Jack Embery works to receive his Private Pilot’s License


Landon May

Jack Embery (12) receives his certificate from his DPE after completing the Private Pilot’s License process.

Emily Waite, Editor-in-Chief

Jack Embery (12) has spent a large majority of his senior year working towards getting his pilot’s license. He officially achieved this accomplishment and received his Private Pilot’s License on Jan. 23, 2023.

It was a multiple-step process for Embery to receive his license. He started this process at the beginning of his senior year. “I started by completing 15 hours of online ground school, where you learn basic flying concepts,” Embery said. “You learn about aircraft systems, navigation, weather, and all the FAR/AIM legal regulations.”

After the ground school was completed, Embery spent endless hours preparing for the Knowledge Test. “A Knowledge Test is a 60-question multiple-choice exam. You have to pass this test to be eligible to take your check ride,” Embery said. “After completing the ground school and passing the knowledge test, I began the flying portion of the lessons.”

Once these many steps were completed, Embery could begin flying with his Certified Flight Instructor. He had completed almost 65 flight hours, succeeding past the legal 40-hour requirement. There are many qualifications such as 10 hours of flying had to be done alone and several had to be cross-country flights. “For some of my cross-country flights, I flew to Raton, NM; Trinidad, CO; Lamar, CO; La Junta, CO; and Colorado Air & Space Port, CO,” Embery said.

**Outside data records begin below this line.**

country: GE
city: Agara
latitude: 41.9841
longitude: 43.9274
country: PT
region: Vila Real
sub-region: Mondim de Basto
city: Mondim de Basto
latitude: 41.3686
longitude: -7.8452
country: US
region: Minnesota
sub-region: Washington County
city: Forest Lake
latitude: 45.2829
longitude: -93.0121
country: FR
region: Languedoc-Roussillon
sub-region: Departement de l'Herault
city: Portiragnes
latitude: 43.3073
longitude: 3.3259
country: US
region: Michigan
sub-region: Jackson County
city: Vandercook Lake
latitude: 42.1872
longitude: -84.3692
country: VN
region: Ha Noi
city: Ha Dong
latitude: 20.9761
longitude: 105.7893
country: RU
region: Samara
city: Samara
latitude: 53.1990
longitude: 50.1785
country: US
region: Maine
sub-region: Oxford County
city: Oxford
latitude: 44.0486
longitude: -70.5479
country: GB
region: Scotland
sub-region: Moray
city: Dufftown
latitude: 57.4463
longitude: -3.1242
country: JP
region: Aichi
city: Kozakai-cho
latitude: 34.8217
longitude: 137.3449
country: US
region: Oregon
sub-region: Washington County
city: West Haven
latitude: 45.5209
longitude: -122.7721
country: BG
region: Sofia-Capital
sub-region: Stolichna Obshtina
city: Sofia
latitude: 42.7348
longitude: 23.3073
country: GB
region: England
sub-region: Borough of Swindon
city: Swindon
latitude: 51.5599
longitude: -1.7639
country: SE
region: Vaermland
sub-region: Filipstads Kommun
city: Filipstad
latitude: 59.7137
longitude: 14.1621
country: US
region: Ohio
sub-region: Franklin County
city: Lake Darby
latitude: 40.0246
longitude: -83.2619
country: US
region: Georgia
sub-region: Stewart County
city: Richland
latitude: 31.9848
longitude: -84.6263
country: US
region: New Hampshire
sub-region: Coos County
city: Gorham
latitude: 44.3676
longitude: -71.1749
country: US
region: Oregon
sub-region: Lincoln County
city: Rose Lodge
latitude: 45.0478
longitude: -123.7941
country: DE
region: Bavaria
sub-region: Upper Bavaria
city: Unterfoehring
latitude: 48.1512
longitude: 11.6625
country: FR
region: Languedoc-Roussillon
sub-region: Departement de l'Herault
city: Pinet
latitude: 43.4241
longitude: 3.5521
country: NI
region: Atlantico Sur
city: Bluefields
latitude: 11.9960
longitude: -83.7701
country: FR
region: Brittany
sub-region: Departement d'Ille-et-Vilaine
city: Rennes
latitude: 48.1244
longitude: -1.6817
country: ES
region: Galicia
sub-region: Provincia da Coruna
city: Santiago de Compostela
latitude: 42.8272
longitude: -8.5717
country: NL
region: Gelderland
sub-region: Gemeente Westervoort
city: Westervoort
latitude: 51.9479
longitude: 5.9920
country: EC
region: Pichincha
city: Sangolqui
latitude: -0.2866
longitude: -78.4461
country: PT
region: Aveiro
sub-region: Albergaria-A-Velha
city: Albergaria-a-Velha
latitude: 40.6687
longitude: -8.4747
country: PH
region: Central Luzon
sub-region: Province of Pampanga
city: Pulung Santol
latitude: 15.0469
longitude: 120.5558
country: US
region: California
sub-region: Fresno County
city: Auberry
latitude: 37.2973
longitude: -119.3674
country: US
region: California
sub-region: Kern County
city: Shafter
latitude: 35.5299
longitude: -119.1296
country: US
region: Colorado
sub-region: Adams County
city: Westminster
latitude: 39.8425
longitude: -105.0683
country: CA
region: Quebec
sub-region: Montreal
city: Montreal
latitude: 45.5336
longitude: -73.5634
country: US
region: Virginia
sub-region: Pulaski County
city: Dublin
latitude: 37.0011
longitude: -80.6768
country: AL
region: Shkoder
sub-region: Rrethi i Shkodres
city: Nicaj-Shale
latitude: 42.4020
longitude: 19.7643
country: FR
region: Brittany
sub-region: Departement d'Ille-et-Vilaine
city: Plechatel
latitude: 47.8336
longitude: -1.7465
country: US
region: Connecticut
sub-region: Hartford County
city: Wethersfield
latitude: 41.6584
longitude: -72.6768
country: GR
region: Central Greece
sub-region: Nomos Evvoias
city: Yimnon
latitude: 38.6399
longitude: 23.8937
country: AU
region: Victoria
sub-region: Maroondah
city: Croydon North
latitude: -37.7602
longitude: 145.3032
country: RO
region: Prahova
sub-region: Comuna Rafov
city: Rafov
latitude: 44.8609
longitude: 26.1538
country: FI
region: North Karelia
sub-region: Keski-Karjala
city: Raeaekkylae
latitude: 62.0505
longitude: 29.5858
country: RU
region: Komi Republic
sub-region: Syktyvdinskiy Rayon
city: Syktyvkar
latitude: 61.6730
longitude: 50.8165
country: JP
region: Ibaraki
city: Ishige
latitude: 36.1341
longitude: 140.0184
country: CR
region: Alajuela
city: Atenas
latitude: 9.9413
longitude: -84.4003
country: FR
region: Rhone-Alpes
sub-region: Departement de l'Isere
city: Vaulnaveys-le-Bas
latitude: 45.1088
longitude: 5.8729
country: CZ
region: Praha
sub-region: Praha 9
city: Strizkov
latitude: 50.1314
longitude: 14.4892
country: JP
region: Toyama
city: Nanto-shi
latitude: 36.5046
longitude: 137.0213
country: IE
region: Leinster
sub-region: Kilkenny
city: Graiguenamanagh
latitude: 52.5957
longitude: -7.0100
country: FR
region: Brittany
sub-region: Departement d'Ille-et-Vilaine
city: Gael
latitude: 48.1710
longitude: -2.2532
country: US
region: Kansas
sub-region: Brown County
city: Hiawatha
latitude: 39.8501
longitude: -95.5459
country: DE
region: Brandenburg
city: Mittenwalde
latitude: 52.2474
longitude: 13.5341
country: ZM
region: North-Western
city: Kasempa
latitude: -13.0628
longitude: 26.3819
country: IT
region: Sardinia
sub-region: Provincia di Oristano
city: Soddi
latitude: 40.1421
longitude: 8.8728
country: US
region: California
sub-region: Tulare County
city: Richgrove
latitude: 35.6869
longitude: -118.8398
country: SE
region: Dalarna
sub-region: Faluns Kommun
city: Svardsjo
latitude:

“At this point I was safely off the runway, taxing back into the parking area, and we began reviewing the flight. We parked the airplane, and after some additional review, I was a certified Private Pilot!””

— Jack Embery

Embery continued to complete the tedious process until his final flight to receive his license. “We touched down at the Colorado Springs airport and it was such an overwhelming feeling of relief,” Embery said. “At this point I was safely off the runway, taxing back into the parking area, and we began reviewing the flight. We parked the airplane, and after some additional review, I was a certified Private Pilot!”

The feeling of being able to fly was a life-changing experience for Embery. “Actually, being able to maneuver an airplane from the plains of Colorado thousands of feet above the sky to an 11,000-foot piece of pavement and smoothly touchdown is a gratifying feeling,” Embery said.

Embery has been dreaming of becoming a pilot from a very young age. “From the time I met him in sixth grade he has been interested in flying,” Lairden Rogge (12), Embery’s close friend, said. “We even wrote a song in seventh grade joking about Jack being a pilot one day.”

Embery had grown his love of flying by often traveling with his family. “I flew a lot with my parents and grandparents; whether I was visiting family or going on vacation, going through the airport and flying was always a highlight of the trip,” Embery said.

Now that Embery has his Private Pilot License he has several plans to continue this career in the future. “I plan to finish the remainder of my ratings–Instrument Rating, Commercial Rating and my multi-engine rating– all of which require the same if not enhanced rigorous training. After completing these ratings, I plan on building hours, eventually making me eligible to become an airline pilot,” Embery said. “I am going to take a year to fulfill all my ratings and begin the process of meeting my ATP hour requirements of 1500 hours, by simply flying as much as I can.”

Embery also plans on staying in General Aviation after he gets his dream job as an airline pilot. “General Aviation has such an amazing community,” Embery said. “There are so many fun opportunities. For instance, I look forward to being able to do fly-in breakfasts at small airports around Colorado to meet up with other like-minded people. I even hope to get my seaplane rating this summer just to add to my resume of experience!” 

“I am super proud of Jack, and I am so excited to get to fly with him one day,” Rogge said.